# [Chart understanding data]
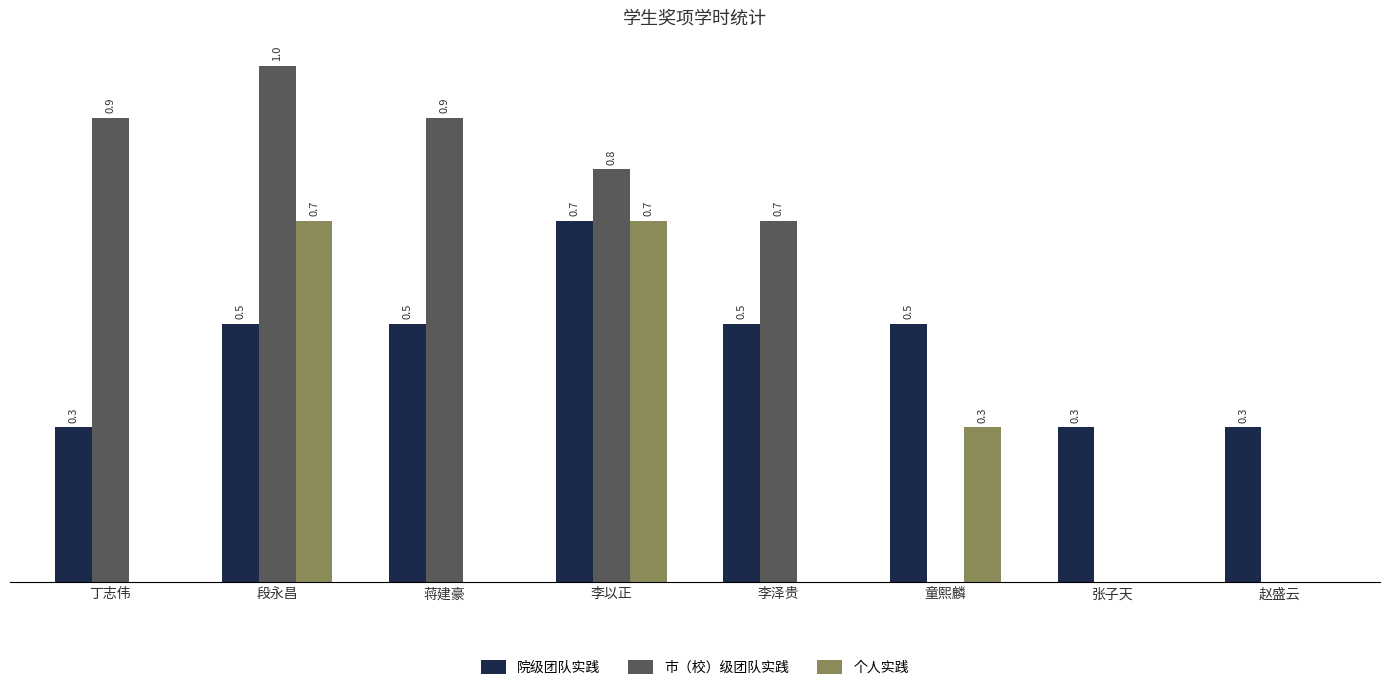

Is the value of 市（校）级团队实践 at 丁志伟 greater than the value of 个人实践 at 李以正?

Yes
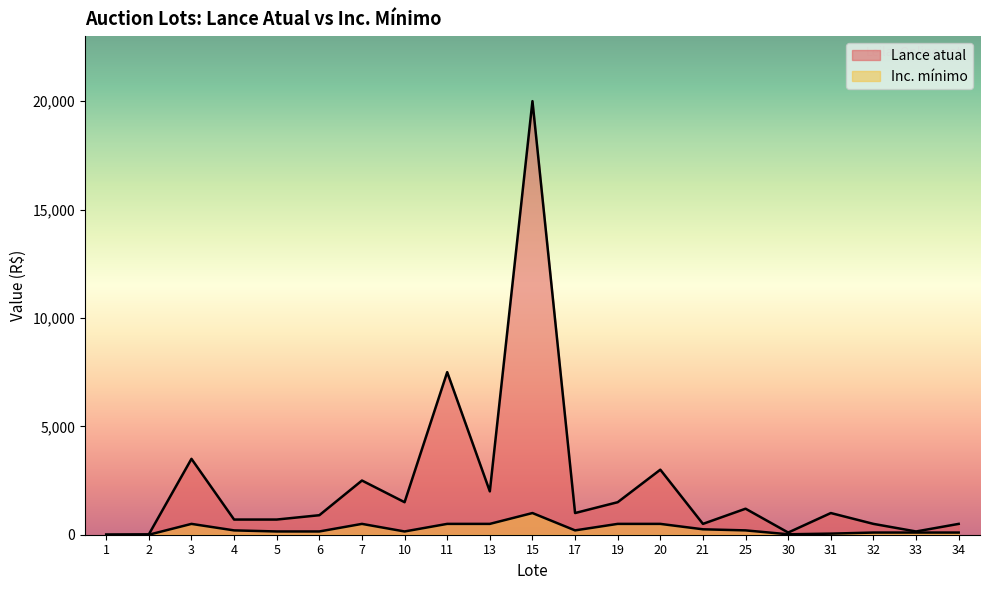

Where is the first local maximum for Lance atual?

3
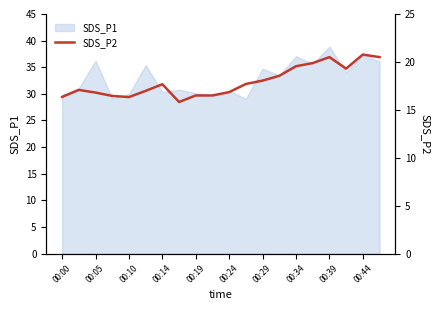

Does the chart display data point markers on the line(s)?

No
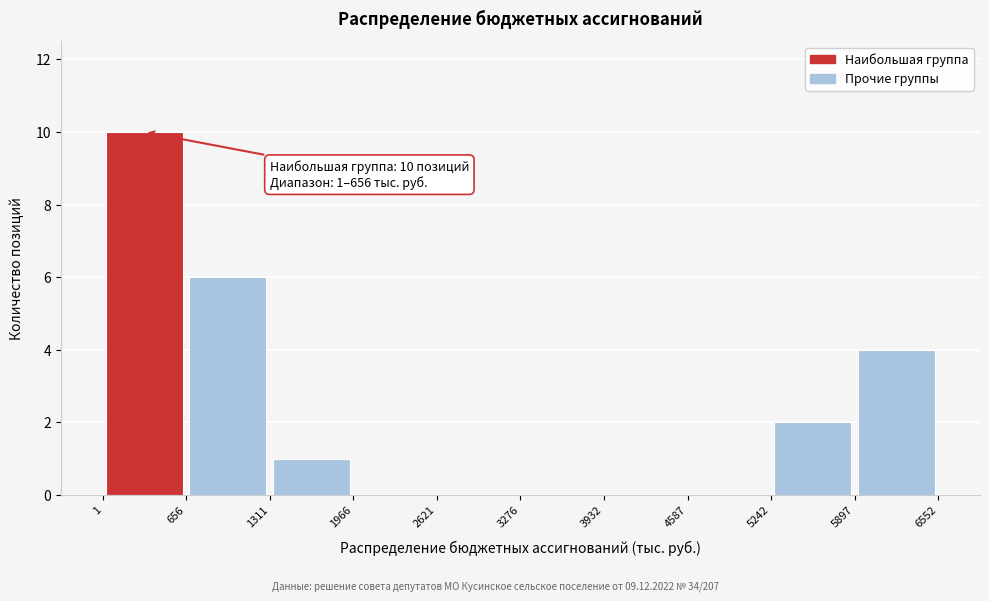

Over which range of the x-axis is the bar tallest?

1 to 656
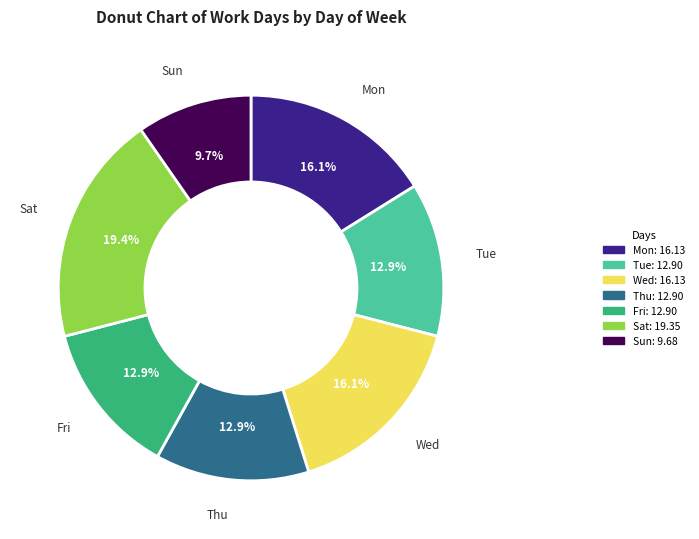

Which has a higher value, Sun or Mon?

Mon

# [YOUR TASK]
Reproduce all of the rows above verbatim, omitting the pictures.

# [RESULT OF THIS EXERCISE]
Is the value of 市（校）级团队实践 at 丁志伟 greater than the value of 个人实践 at 李以正?

Yes

Where is the first local maximum for Lance atual?

3

Does the chart display data point markers on the line(s)?

No

Over which range of the x-axis is the bar tallest?

1 to 656

Which has a higher value, Sun or Mon?

Mon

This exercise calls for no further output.